▶ **Belge Bölümü**:
Esasen Kur’an’da neshin bulunmadığını ileri süren âlimler, bu hususu tahsîs kavramıyla açılmaktadırlar. Onlara göre Kur’an’da yer alan herhangi bir hüküm hiçbir zaman tamamen ortadan kaldırılmamış; ancak bazı durumlarda bir nassın daha sonra gelen bir nasla anlam alanı darltılmıştır.
Nesih ile Tahsisin Farkları
  1. Nesih hükmün bütün cüzlerini ilga eder, tahsis hükmün sadece bir kısmını kaldırır.
  2. Nesih sadece emir ve nehiylerde mümkün olur, tahsis haberlerde de yapılabilir.
  3. Nesihte mensûhun nâsihten önce nâzil olması gerekirken tahsiste bu şart yoktur.
  4. Nesih yalnız kitap ve sünnette, tahsis bu iki aslın dışında da söz konusudur.
Neshin Şartları
  1. Nâsıh ve mensûh âyetler arasında birbirleriyle uzlaştırılmayacak derecede bir çelişki olması.
  2. Nasların şer’î hüküm taşıması ve mensûh nassın ebedi olduğuna dair bir ifadenin olmaması.
  3. Mensûhun önce, nâsihin sonra nâzil olmuş olması
  4. Neshe konu olan hükmün, iyilik ve kötülük vasfı taşımaması. (Ana-babaya iyilik gibi).
  5. Hüküm açısından nâsıh nassın mutlaka mensûhun seviyesinde veya daha üstün olması.
Neshin Tespiti
Peygamber Efendimiz önceden koymuş olduğu bir yasağı sonradan kaldırarak sünnetteki neshe işaret etmiştir ancak Kur’an’da neshin varlığına dair herhangi bir beyanda bulunmamıştır. Neshin tespiti konusunda o yüzden sahâbenin bilgisine başvurmak gerekmektedir. Çünkü onların verdiği bilgiler, sonrakiler için çok önemli bir kaynak niteliği taşımaktadır. Belirleyici diğer bir hususta icmâ’dır.
Neshin Kısımları
  1. Metni Mensûh Hükmü Bâki Naslar: Nesih savuncuları bu kısma örnek olarak ‘recim âyeti’ diye nitelendirilen “evli erkek ve evli kadın zina yaptıkları zaman Allah’tan bir cezâ olarak muhakkak onları recmedin. Allah mutlâk gâlip ve hikmet sahibidir” anlamındaki metni zikretmektedirler. Bu anlayışa göre söz konusu metin daha önce âyet olarak indirilmiş, ancak Yüce Allah belli bir zaman sonra onun hükmünü yürülükte bırakıp, lafızlarını iptal etmiştir.

▶ **Yapılacak Çalışmalar**:
1 - Aşağıdaki (a), (b) ve (c) ifadelerinin nesih konulu metne uygun olup olmadığını belirtiniz: (a) Tahsis haberlerde de yapılabilir. (b) Neshin tespitinde sahâbenin bilgisine başvurmak gerekmez. (c) Neshe konu olan hükmün iyilik vasfı taşıması şarttır. Her biri için evet ya da hayır deyip metinden belirleyici sözleri olduğu gibi alıntılayınız.
2 - Nesih konulu metinde “4. Nesih yalnız” sözlerinden başlayıp “bir çelişki olması.” sözleri de dahil olmak üzere o sözlere kadar uzanan kısmı aynen yazınız.
3 - Nesih konulu metni kaldığı yerden sürdürünüz.
Bu çalışmada kayıtlara ihtiyaç yoktur.

▶ **Çıkarılan Kayıtlar**:
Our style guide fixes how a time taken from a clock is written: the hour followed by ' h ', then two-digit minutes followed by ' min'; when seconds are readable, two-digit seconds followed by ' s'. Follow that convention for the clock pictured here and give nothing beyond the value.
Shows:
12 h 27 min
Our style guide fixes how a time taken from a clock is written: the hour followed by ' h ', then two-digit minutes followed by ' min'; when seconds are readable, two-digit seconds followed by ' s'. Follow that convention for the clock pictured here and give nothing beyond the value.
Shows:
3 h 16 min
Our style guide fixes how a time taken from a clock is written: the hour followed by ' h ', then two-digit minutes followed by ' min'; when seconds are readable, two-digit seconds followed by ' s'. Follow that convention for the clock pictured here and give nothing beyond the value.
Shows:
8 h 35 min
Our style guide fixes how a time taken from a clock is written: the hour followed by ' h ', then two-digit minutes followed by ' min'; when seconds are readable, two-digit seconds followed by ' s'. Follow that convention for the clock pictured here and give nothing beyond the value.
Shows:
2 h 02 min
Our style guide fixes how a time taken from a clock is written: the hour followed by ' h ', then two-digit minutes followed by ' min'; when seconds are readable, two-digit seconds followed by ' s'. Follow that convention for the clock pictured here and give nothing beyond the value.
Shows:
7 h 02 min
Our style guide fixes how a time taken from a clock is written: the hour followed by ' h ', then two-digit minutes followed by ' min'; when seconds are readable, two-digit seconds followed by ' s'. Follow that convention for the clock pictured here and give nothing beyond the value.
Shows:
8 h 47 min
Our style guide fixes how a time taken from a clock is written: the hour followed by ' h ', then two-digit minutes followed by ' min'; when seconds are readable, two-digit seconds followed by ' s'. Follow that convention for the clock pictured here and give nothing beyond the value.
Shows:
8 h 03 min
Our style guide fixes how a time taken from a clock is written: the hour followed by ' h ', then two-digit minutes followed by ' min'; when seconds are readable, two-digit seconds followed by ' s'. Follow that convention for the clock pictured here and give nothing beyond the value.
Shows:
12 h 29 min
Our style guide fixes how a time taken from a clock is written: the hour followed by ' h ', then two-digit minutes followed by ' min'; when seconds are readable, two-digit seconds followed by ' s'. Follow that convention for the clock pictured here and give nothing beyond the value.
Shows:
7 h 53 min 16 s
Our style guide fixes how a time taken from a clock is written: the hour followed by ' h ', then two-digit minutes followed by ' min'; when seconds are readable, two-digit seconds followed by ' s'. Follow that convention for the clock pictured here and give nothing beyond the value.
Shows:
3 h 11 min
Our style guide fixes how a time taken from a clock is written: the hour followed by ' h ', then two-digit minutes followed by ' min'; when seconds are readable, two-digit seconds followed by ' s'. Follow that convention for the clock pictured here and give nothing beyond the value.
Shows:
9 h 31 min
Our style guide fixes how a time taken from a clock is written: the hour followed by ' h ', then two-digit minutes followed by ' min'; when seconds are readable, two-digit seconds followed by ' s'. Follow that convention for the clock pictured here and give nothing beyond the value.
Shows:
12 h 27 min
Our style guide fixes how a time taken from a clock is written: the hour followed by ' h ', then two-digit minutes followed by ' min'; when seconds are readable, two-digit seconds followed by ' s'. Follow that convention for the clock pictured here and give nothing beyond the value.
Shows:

▶ **Çalışmanın Sonuçları**:
1 -
(a) Evet: “tahsis haberlerde de yapılabilir”
(b) Hayır: “Neshin tespiti konusunda o yüzden sahâbenin bilgisine başvurmak gerekmektedir.”
(c) Hayır: “Neshe konu olan hükmün, iyilik ve kötülük vasfı taşımaması.”

2 -
4. Nesih yalnız kitap ve sünnette, tahsis bu iki aslın dışında da söz konusudur.
Neshin Şartları
  1. Nâsıh ve mensûh âyetler arasında birbirleriyle uzlaştırılmayacak derecede bir çelişki olması.

3 -
    Bu konuda açıklama için bkn. S.251-256
  1. Metni Bâki Hükmü Mensûh Naslar:Neshin varlığını savunanlar, mensûh âyetler üzerinde ittifak etmiş değillerdir ancak hepsi için geçerli olan lafızlarının okunmasına karşılık hükümleriyle amel edilmemesidir. Bu konuda örnek olarak içki âyetlerini verebiliriz. Mâide;90’nın, Nahl;67, Bakara;219 ve Nisâ;43 âyetlerini neshettiği ifade edilmektedir.
    Daha çok örnek için bkn. S.256-260
  1. Hem Hükmü Hem Tilâveti Mensûh Naslar:Bu hususta ileri sürülen nas şöyledir: Buhârî’nin rivâyetine göre Hz. Âişe söz konusu naklinde şöyle demiştir: ‘bilinen on defa emzirme haramlık hükmü doğurur’ âyeti, Kur’an’ın içinde yer almakaydır. Ancak daha sonra bu, ‘beş bilinen emme’ ile neshedildi. Hz. Peygamber (sav) vefat ettiği zaman onlar Kur’an âyetleri arasında okunmaktaydı. (Müslim;İmam Mâlik;Tirmizî,Dârimî, Ebû Dâvûd) Nesih taraftarlarına göre ilk önce on emzirmenin evlilikte haramlık hükmü doğurduğunu ifade eden âyet nâzil olmuştu, ancak bu daha sonra beş emzirmeyi hüküm olarak ortaya koyan âyetle neshedildi. Ardından da beş emzirmeyi ifade eden âyet tilâvet yönüyle Mushaf’tan çıkarıldı. İlk âyet hem hükmen hem de tilâveten yürürlükten kaldırılırken, ikinci âyet yalnızca lafız yönüyle nesh edilip hükmü ibkâ edilmiş oldu.